Hi,
I am at Lesson 2.
When training a model, I oftentimes get train losses higher than validation losses. This is puzzling as I expect the validation loss to be higher in general. What is the reason of this behavior?
EDIT: In the lecture Jeremy mentions (49:00) that this situations happens when the number of epochs is too low or the learning rate too low.
In my case, I train a resnet34:
learn = create_cnn(data, models.resnet34, metrics=error_rate)
learn.fit_one_cycle(12, max_lr=3e-3)
and the losses look like this:
From the graph, we see that the validation error stops improving after 3-4 epochs. For the remaining epochs only the training error keeps decreasing. Is the model slightly overfitting here? Why the training losses are higher than the validation ones?
I also checked different learning rates. If I use higher ones (1e-2) the model does not converge to low error anymore. With lower learning rates, learning is slower, but still the validation losses are smaller than the training ones.

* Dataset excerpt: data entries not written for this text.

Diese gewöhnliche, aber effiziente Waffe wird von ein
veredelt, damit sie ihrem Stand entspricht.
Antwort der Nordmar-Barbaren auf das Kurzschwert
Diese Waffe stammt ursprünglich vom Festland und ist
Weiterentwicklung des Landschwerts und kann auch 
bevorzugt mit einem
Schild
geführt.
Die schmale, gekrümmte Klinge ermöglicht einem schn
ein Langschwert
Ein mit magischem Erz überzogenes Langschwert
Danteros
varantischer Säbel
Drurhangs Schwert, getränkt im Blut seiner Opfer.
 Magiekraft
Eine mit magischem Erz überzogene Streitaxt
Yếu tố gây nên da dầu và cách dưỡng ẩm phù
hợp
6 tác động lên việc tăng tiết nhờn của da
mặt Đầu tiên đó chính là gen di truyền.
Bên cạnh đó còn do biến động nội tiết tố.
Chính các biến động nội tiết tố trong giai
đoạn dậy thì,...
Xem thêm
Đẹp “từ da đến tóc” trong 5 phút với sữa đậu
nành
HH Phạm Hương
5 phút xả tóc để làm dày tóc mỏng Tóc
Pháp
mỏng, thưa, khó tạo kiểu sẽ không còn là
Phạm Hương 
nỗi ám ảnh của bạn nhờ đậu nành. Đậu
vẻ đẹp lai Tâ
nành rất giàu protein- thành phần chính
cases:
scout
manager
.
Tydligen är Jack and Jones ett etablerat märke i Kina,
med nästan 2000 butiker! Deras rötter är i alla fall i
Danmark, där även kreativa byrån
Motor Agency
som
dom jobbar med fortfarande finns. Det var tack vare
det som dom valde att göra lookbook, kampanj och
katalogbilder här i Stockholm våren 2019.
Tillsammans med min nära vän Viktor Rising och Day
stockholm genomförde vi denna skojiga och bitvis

The dataset is fairly standard. It is firetrucks vs schoolbus vs ambulances downloaded from google images with more than 500 images in total (after clean-up):
>>> data.classes, data.c, len(data.train_ds), len(data.valid_ds)
(['ambulance', 'firetruck', 'schoolbus'], 3, 415, 103)
If you want to try, the (cleaned) dataset is here:
https://drive.google.com/drive/folders/1-PzxRWDW3_C-xMU8QtlDHSsuCZHWrf3c?usp=sharing
Any suggestions to understand the cause of this behavior?